::: Page extract

David Clark Lay, 77, passed away peacefully in his sleep on Friday, October 12, 2018, after a long and courageous battle with Alzheimer's. While no words can adequately capture who this amazing man was or his life, his family desires to share highlights of his story as best as they can.
Family:
David Clark Lay was born on March 1st, 1941 to L. Clark and Florence R. Lay in Los Angeles, CA. He became a big brother to his lifelong best friend when Steven was born in 1944. As a young man, he enjoyed magic tricks, music, and marching band. In middle school, he acknowledged his need for Jesus' gift of forgiveness and committed his life and work to God. David graduated from John Muir High School in 1958, earned a B.A. from Aurora University in Illinois in 1962, and went on to graduate studies at UCLA where he pursued his passion and gifting for mathematics. After completing the Ph.D. program at UCLA in 3 ½ years, Dr. Lay moved across the country to begin a nearly 43-year professorship at the University of Maryland in College Park. He joined Riverdale Baptist Church and met his young bride, Lillian Collins. Three years later, the 29-year-old professor married the 21-year-old college student. David and Lillian enjoyed year-long sabbatical stays in Holland and Germany and traveling to England and Austria and the surrounding countries. After 8 years of marriage, countless prayers were answered in 1978 when they were allowed to adopt their first daughter, Christina. God then blessed them again with Deborah one year later and Melissa in 1985. While the family enjoyed many activities and vacations together over the years, David's favorite trips were when he took his family to Europe in 1990 and 1999. Through the course of time, David and Lillian welcomed their sons-in-law into the family and now have 6 beautiful grandchildren.
Passions:
Everyone who befriended David knew him to be committed to mathematics, but first and foremost he was and is remembered as a man deeply in love with and devoted to his wife, Lillian. Unwavering in commitment, he loved her fiercely and eternally. She made him feel strong and needed, gave him confidence and consistent encouragement. Her words and attention had a way of making him come alive and he was adamant that he could not have done anything of value without her. For years, he delighted in making a weekly stop to buy her flowers, usually before the previous bouquet had begun to wilt. He loved her with all his heart and loved raising their family together.
David was passionate about mathematics and studied it constantly. He dedicated much of his career to the art of teaching mathematics effectively and in a way that would inspire even those previously apathetic or hostile to math. His father had also been a math professor, as is his brother, Steven. The compulsion to study more sometimes led his daughters to demand that his books be left at home while on vacation. Nevertheless, he is remembered by hundreds of students as a most excellent, kind, sometimes silly, and enthusiastic math professor.

::::::
::: Record extracts

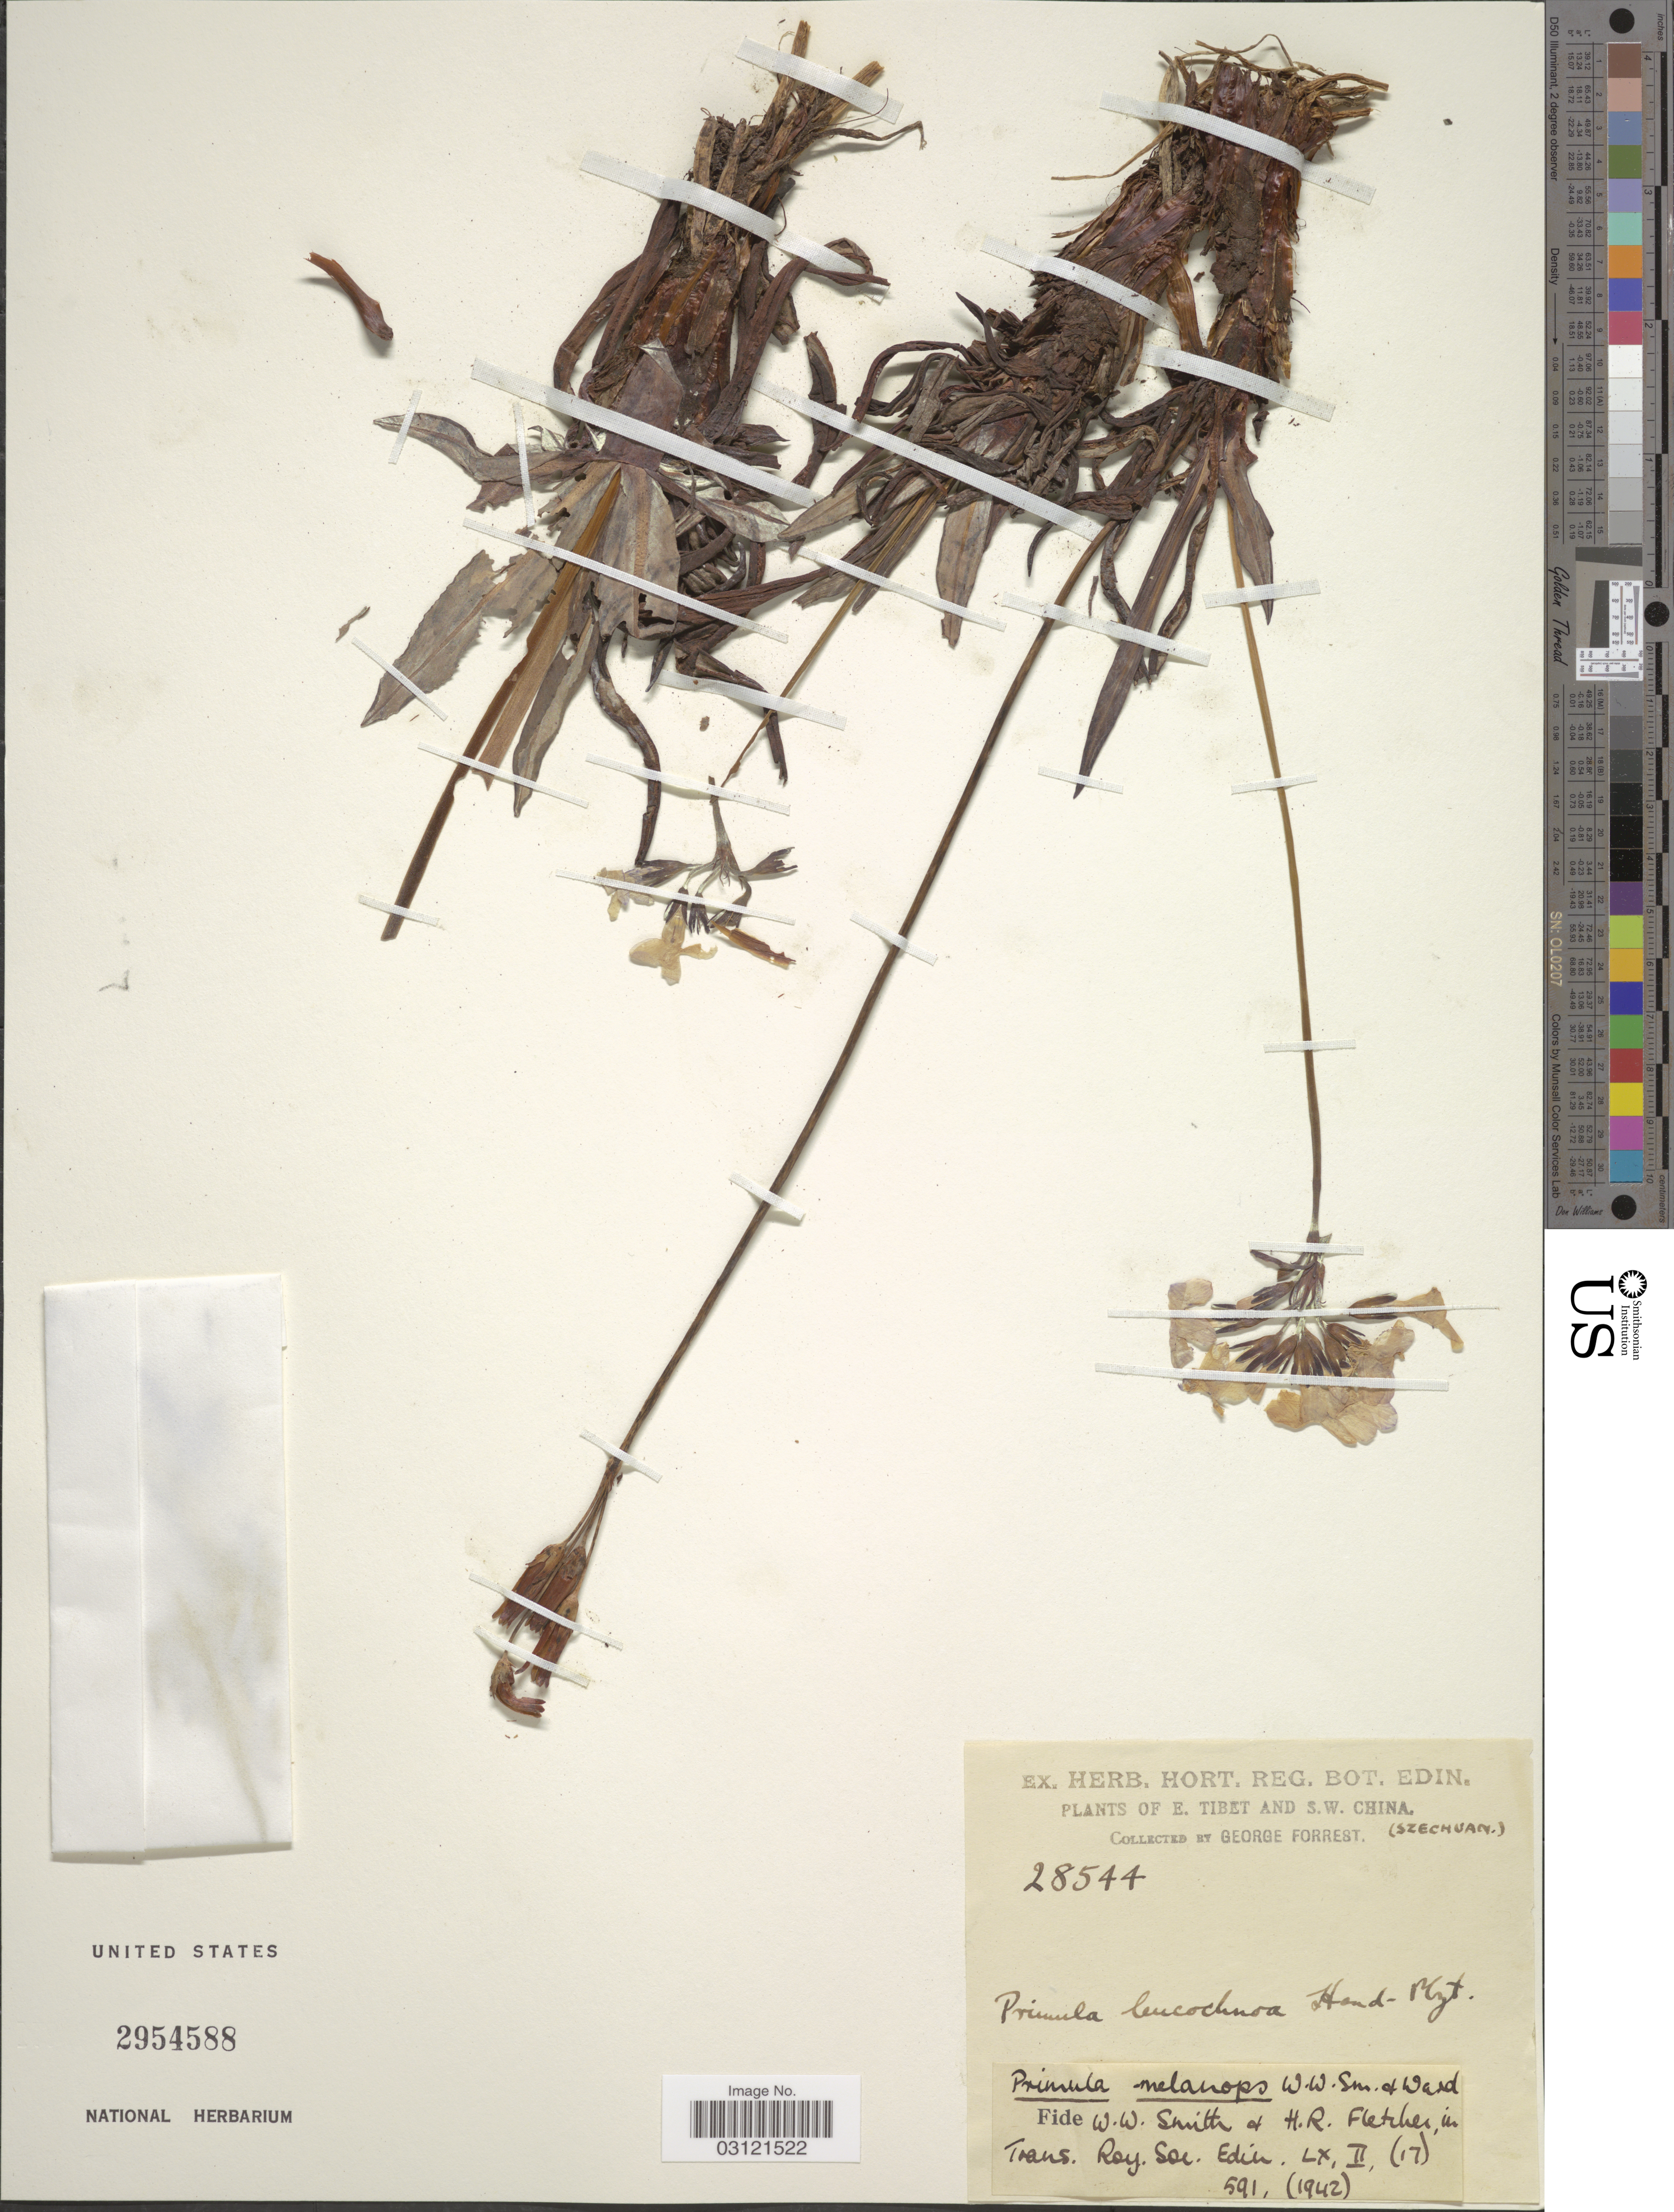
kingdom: Plantae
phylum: Tracheophyta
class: Magnoliopsida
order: Ericales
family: Primulaceae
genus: Primula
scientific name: Primula melanops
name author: W.W. Sm. & Kingdon-Ward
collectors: G. Forrest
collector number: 28544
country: China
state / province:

::::::

## [What to do]
A – Please copy the entries word for word, from the line containing "name author: W.W. Sm. & Kingdon-Ward" up to and including the final line of the entries.
B – Go on with the obituary, picking up after its last sentence.

## [Set of answers]
A –
name author: W.W. Sm. & Kingdon-Ward
collectors: G. Forrest
collector number: 28544
country: China
state / province:

B –
David also loved music. As a passion that started with learning piano as a boy and grew to singing and playing the trombone as a man, music. His family has fond memories of singing together, and when his daughters were growing up, they would sometimes play together -- Christina on the flute, Debbie on the violin, Melissa on the piano and David on the trombone. He also loved to play music with his brother, Steven, especially when their father could join in on the banjo. If a song he liked came on in the car, on an elevator, in a meeting, in a store, he could not help himself - he would start singing the bass or baritone part even if he didn't know the words. Music became an anchor in David's life, especially as his memories and faculties started to suffer during his last years. His fingers would still play old hymns, ballads or love songs on the piano, filling a quiet nursing home with harmony and nostalgia and bringing joy to all who heard him play.
As his relationship with God developed beyond religion, he learned to take God at his word and trust him above human reasoning. When David set out to author his first textbook, he knew his own limitations in the skill of writing and that textbooks have a historically horrible success rate, so he entrusted God with his work and his life verse became Proverbs 16:3: "Commit thy works unto the Lord, and thy thoughts shall be established." He also took to heart these two passages: Malachi 3:10 that says to test God with giving "and see if I will not throw open the floodgates of heaven and pour out so much blessing that there will not be room enough to store it." and Matthew 6:19-20, "Do not lay up for yourselves treasures on earth, where moth and rust destroy and where thieves break in and steal, but lay up for yourselves treasures in heaven, where neither moth nor rust destroys and where thieves do not break in and steal. For where your treasure is, there your heart will be also." David believed these truths and that God was the one in control of the book's success, so he promised to give a significant percentage of any royalties back to Him. The Lord proved faithful, and the more David and Lillian gave, the more the Lord gave them to give. Spirit-led giving provided David and Lillian with years of fun and joy. Lillian often heard him say, "We don't get to keep it unless we give it away."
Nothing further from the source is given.